The (student) t distribution converges to normal distribution as the
degrees of freedom increase (beyond 120). Please plot a normal
distribution, and a few t distributions on the same chart with 2, 5, 15,
30, 120 degrees of freedom.
Observations: The red line (corresponding to df=2) has
fatter “tails” than the normal. This implies more extreme values are
more likely. Also, we can see that as degrees of freedom increase, the
curves get closer and closer to Normal. We can also see when degrees of
freedom increase past 20 or so, it really becomes indistinguishable from
Normal.
# Obvious normal distribution paramters
mean <- 0
sigma <- 1
# Create sequence of x values ranging from -4 to 4
x <- seq(-4, 4, length.out = 1000)
# Calculate density
n_dist <- dnorm(x, mean, sigma)
# Calculate densities for t-dist with different degreese of freedom
tdf_2 <- dt(x, df = 2)
tdf_5 <- dt(x, df = 5)
tdf_15 <- dt(x, df = 15)
tdf_30 <- dt(x, df = 30)
tdf_120 <- dt(x, df = 120)
# Create plot with the normal distribution
plot(x, n_dist,
type = "l",
lwd = 3,
col = "black",
main = "Convergence of t-distribution\nto normal distribution",
xlab = "Standard Deviations",
ylab = "Probability Density")
# Add the remaining degree of freedom plots
lines(x, tdf_2, col = "red", lwd = 2, lty = 2)
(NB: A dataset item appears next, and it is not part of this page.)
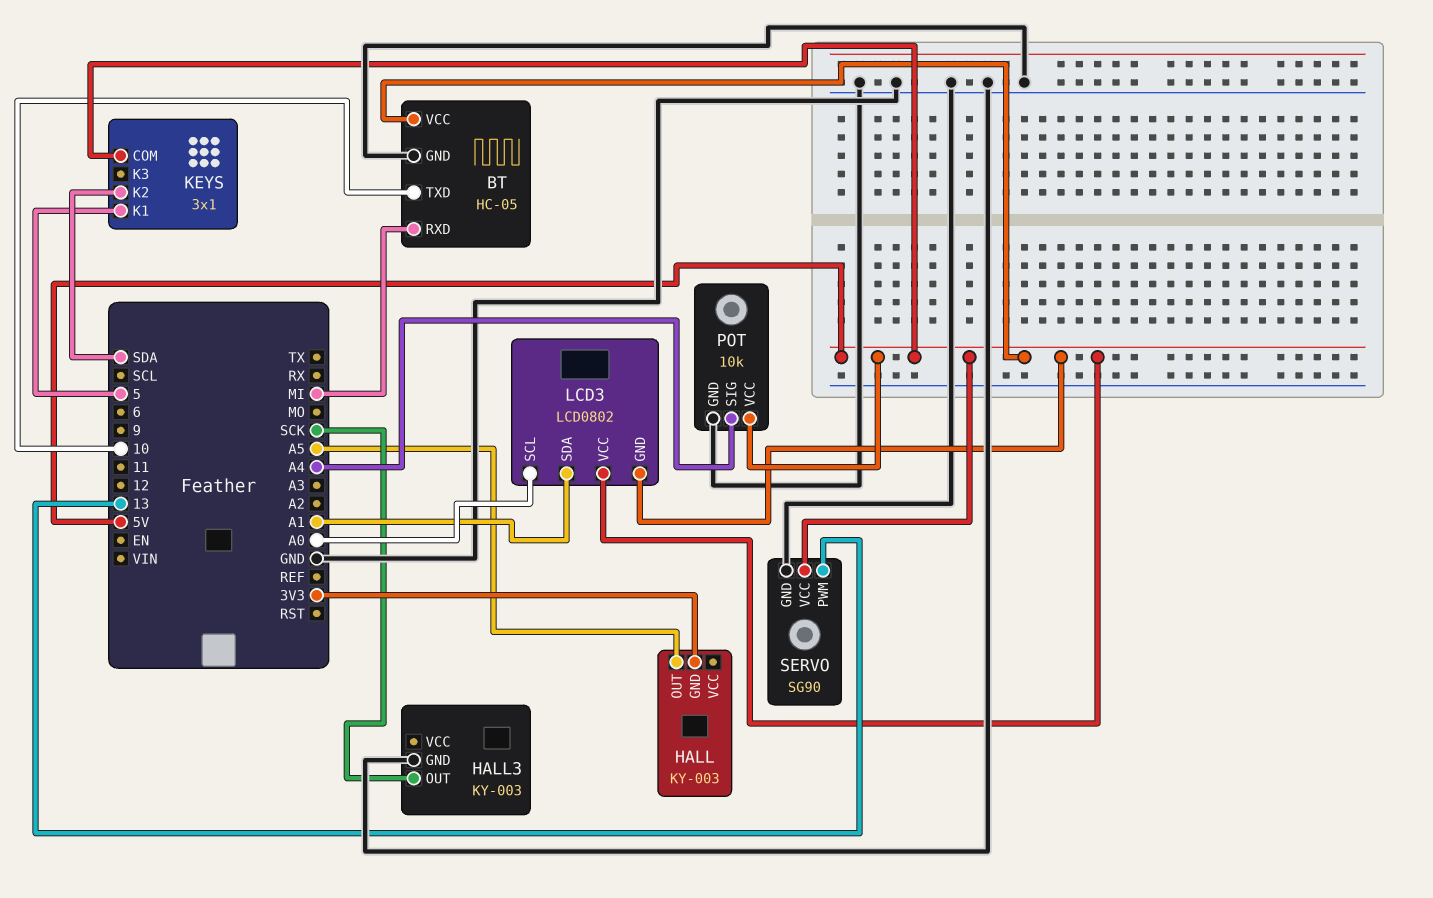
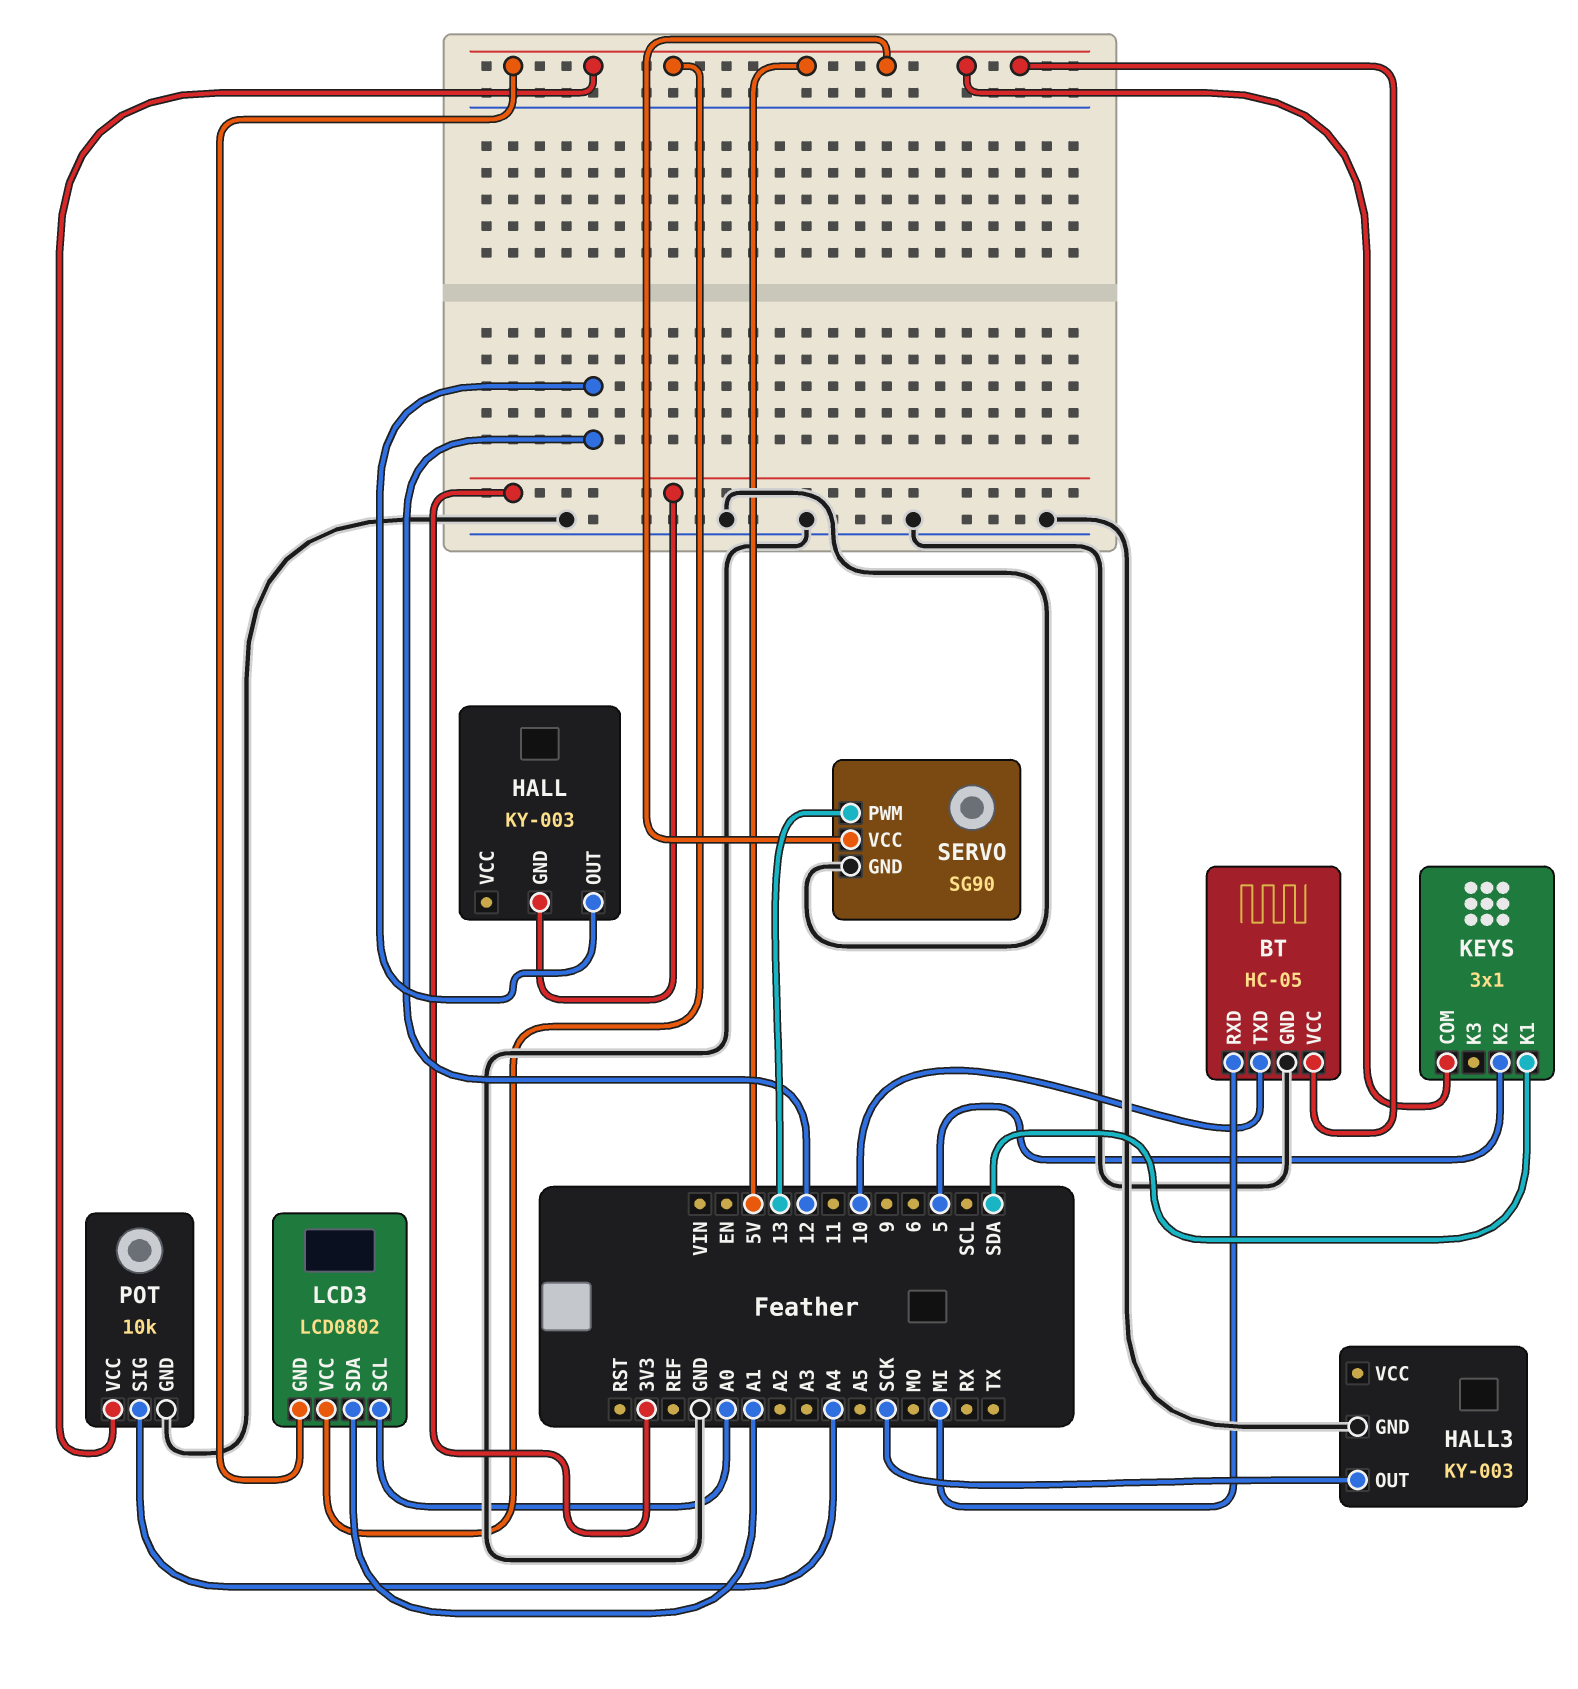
HALL pin OUT: A5 -> 12
KEYS pin K1: 5 -> SDA
KEYS pin K2: SDA -> 5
lines(x, tdf_5, col = "orange", lwd = 2, lty = 2)
lines(x, tdf_15, col = "yellow", lwd = 2, lty = 2)
lines(x, tdf_30, col = "green", lwd = 2, lty = 2)
lines(x, tdf_120, col = "blue", lwd = 2, lty = 3)
# Add a legend
legend("topright",
title = "t-Dist",
text.font = 3,
legend = c("Normal (Z)" , "df=2" , "df=5", "df=15", "df=30", "df=120"),
col = c("black", "red", "orange", "yellow", "green", "blue"),
lwd = 3,
cex = 0.8
)
grid()
Lets work with normal data below (1000 observations with mean of 108
and sd of 7.2).
set.seed(123) # Set seed for reproducibility
mu <- 108
sigma <- 7.2
data_values <- rnorm(n = 1000, mean = mu, sd = sigma )
Plot two charts - the normally distributed data (above) and the Z score distribution of the same data. Do they have the same distributional shape ? Why or why not ?
set.seed(42) # Life, the Universe, and Everything
mu <- 108
sigma <- 7.2
# Store this in a data vector of 1000 random values
data_values <- rnorm(n = 1000, mean = mu, sd = sigma)
# Now calculate Z-scores using the formula: Z = (X - mu) / sigma
z_scores <- (data_values - mean(data_values)) / sd(data_values)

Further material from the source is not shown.